The pandas cheatsheet covers DataFrame creation, reading data, selection (loc/iloc), groupby, merge, pivot, apply, and data cleaning. Search by operation and copy any example with one click.
No results found
How to Use This Pandas Cheatsheet
Pandas is the go-to Python library for data analysis, providing DataFrame and Series objects for structured data manipulation. This cheatsheet covers the operations you'll use daily for data processing and analysis.
DataFrames vs Series
A DataFrame is a 2D table (columns + index). A Series is a 1D column. Most operations work on both. Selecting a single column returns a Series: df['col']. Selecting multiple columns returns a DataFrame: df[['col1', 'col2']].
loc vs iloc
Use df.loc for label-based selection (row index + column names). Use df.iloc for integer position-based selection. df.loc[condition, 'col'] is the most common pattern for filtered column selection.
Method Chaining
Pandas operations return DataFrames, enabling method chaining: df.dropna().groupby('dept')['salary'].mean().sort_values(ascending=False). This reads like a SQL query — filter, group, aggregate, order.

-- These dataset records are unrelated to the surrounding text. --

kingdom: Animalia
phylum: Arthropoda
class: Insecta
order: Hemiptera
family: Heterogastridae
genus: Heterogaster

Frequently Asked Questions
Is this pandas cheatsheet free?
Yes, completely free with no signup. All examples are copyable.
What is the difference between loc and iloc in pandas?
loc is label-based selection: df.loc[row_label, col_label] uses actual index values and column names. iloc is integer-based: df.iloc[0, 1] uses position (0-indexed). Use loc when your index has meaningful labels, iloc when you need positional access.
How do I handle missing data in pandas?
Use df.isna() or df.isnull() to detect NaN values. df.dropna() removes rows with any NaN. df.fillna(value) replaces NaN with a value or uses method='ffill' for forward fill. df.interpolate() fills gaps with interpolated values. Always check for NaN before analysis.
What is the difference between merge and join in pandas?
pd.merge() is the main function for database-style joins on columns or indexes. df.join() is a convenience method that joins on the index by default. Use merge for column-based joins (like SQL), join for index-based joins when columns overlap.
How do I apply a function to every row or column in pandas?
df.apply(func, axis=0) applies to each column, df.apply(func, axis=1) applies to each row. For element-wise operations use df.applymap(func) or df.map(func). For simple transformations, vectorized operations (df['col'] * 2) are faster than apply.